Os protagonistas humanos desta cena de leitura são alguém que ensina e alguém que aprende, nos extremos de um eixo cuja inclinação os diferencia pela idade, pela cultura, pelo estatuto. O outro protagonista é o texto: o soneto «O Palácio da Ventura» de Antero de Quental. A leitura dá-se. O leitor lê com o seu imaginário: onde está «palácio da ventura», lê «uma casa rica»; onde está «pompa e aérea formosura» e «ouro» lê «pão, chouriço, vinho e queijetas».
Observando esta cena, detetamos no imaginário do leitor a presença de coisas concretas, comestíveis, apontadas pelo desejo de alcançar aquilo que a realidade lhe nega. Para ler a busca, o encontro e o desengano, presentes no soneto, o imaginário deste leitor transforma os motivos idealizados (o amor; o sonho; o encantamento) em ‘coisa’ desejada por si, sim, mas concretizada no real apetite de comer.
Contudo, a leitura imediata do aprendiz-leitor poderia ser alargada, se...
Vejamos:
O aprendiz-leitor abre o seu imaginário, mas o autoinstituído mestre da leitura não.
O mestre limita-se a rejeitar a leitura do aprendiz: «pobre analfabeto».
Se esta fosse uma cena de oficina de leitura e não de puro magistério, haveria, por exemplo, de continuar assim:
— Ah, sim? É nisso que pensas? Em «pão, chouriço, vinho e queijetas»? Pois eu, ao ler este poema, ponho-me a imaginar que o «cavaleiro andante» julgava encontrar naquele «palácio encantado» a bela rapariga, pela qual se apaixonara e, deste modo, a felicidade...

* Enunciado A: Transcreva fielmente as linhas das entradas, começando na primeira e terminando na linha que contém "v(-15.5, 2.5) *", ambas incluídas.

* Listagem de dados:
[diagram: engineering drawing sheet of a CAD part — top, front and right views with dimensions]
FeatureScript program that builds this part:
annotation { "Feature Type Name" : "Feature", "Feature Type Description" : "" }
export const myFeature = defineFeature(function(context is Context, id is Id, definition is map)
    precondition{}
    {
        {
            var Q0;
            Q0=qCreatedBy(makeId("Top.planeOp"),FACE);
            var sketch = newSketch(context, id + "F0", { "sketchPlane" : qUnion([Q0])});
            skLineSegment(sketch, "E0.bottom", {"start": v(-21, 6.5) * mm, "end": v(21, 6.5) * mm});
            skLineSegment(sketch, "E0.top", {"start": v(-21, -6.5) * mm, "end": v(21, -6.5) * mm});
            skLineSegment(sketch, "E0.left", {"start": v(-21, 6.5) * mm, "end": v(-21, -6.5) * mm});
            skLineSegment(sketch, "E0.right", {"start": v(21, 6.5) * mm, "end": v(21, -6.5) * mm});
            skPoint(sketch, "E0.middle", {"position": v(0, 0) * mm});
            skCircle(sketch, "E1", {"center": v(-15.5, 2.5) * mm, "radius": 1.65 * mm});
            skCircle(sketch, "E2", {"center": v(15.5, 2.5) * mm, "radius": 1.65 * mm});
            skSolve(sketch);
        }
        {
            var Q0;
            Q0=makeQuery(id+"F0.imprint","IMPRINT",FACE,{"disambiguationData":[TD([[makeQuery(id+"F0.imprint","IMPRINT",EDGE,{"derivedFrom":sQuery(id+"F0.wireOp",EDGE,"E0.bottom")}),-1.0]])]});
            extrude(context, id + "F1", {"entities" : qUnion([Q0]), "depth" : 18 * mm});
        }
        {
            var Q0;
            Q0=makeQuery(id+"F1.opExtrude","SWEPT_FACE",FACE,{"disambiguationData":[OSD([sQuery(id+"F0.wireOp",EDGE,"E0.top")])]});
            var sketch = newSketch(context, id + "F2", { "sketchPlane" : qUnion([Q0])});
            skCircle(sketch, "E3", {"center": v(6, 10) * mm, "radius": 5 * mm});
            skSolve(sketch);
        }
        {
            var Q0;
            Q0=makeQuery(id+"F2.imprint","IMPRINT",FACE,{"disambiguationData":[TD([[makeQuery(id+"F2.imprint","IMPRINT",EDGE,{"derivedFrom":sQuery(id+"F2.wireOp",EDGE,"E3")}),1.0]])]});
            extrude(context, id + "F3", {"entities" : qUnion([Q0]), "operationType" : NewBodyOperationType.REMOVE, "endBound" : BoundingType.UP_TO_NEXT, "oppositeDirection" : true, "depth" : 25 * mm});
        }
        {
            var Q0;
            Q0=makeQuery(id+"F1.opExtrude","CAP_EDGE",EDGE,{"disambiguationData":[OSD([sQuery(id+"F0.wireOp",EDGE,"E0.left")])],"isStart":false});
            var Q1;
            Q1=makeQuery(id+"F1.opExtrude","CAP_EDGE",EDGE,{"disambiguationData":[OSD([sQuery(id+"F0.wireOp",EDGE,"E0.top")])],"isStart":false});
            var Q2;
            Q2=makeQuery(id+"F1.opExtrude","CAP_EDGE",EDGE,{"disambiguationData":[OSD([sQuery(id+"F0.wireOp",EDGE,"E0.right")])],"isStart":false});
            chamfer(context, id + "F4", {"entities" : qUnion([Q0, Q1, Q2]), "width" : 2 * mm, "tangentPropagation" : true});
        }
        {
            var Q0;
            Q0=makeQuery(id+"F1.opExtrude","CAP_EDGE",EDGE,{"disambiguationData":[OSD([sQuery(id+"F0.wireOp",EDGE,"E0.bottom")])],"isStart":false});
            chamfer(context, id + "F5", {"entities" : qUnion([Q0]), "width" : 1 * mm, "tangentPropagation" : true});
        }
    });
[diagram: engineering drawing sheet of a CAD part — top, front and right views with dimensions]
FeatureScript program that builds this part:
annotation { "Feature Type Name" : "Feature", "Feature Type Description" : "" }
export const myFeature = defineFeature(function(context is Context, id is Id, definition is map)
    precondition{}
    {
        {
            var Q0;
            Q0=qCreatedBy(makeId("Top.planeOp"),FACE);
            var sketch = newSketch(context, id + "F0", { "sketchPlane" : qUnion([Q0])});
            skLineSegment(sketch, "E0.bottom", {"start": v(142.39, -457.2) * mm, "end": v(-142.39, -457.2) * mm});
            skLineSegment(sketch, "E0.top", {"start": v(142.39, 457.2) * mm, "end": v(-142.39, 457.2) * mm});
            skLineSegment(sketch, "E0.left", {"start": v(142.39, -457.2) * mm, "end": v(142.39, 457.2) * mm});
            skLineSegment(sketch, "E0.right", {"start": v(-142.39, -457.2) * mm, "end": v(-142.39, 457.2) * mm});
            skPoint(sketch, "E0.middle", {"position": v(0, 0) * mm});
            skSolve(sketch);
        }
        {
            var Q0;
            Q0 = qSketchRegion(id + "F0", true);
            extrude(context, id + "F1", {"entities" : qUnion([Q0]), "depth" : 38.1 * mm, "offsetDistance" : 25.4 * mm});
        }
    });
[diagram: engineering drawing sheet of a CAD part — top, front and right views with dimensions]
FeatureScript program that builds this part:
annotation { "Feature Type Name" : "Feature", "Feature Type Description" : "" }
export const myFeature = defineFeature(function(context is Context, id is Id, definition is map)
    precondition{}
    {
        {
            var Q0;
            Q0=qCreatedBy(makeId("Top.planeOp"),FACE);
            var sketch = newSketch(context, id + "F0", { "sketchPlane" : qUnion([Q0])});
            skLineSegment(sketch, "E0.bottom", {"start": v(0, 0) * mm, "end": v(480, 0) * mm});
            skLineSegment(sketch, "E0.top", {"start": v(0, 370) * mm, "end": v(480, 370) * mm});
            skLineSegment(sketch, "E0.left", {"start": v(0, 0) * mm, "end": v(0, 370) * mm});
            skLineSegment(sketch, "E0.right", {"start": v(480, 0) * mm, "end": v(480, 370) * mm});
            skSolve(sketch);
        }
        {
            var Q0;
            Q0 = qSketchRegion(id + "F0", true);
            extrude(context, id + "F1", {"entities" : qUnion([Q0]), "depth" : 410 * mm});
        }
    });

* Enunciado B: No trecho sobre a cena de leitura, o que o aprendiz-leitor lê onde está «palácio da ventura»?

* Resposta A:
[diagram: engineering drawing sheet of a CAD part — top, front and right views with dimensions]
FeatureScript program that builds this part:
annotation { "Feature Type Name" : "Feature", "Feature Type Description" : "" }
export const myFeature = defineFeature(function(context is Context, id is Id, definition is map)
    precondition{}
    {
        {
            var Q0;
            Q0=qCreatedBy(makeId("Top.planeOp"),FACE);
            var sketch = newSketch(context, id + "F0", { "sketchPlane" : qUnion([Q0])});
            skLineSegment(sketch, "E0.bottom", {"start": v(-21, 6.5) * mm, "end": v(21, 6.5) * mm});
            skLineSegment(sketch, "E0.top", {"start": v(-21, -6.5) * mm, "end": v(21, -6.5) * mm});
            skLineSegment(sketch, "E0.left", {"start": v(-21, 6.5) * mm, "end": v(-21, -6.5) * mm});
            skLineSegment(sketch, "E0.right", {"start": v(21, 6.5) * mm, "end": v(21, -6.5) * mm});
            skPoint(sketch, "E0.middle", {"position": v(0, 0) * mm});
            skCircle(sketch, "E1", {"center": v(-15.5, 2.5) * mm, "radius": 1.65 * mm});

* Resposta B: Lê «uma casa rica».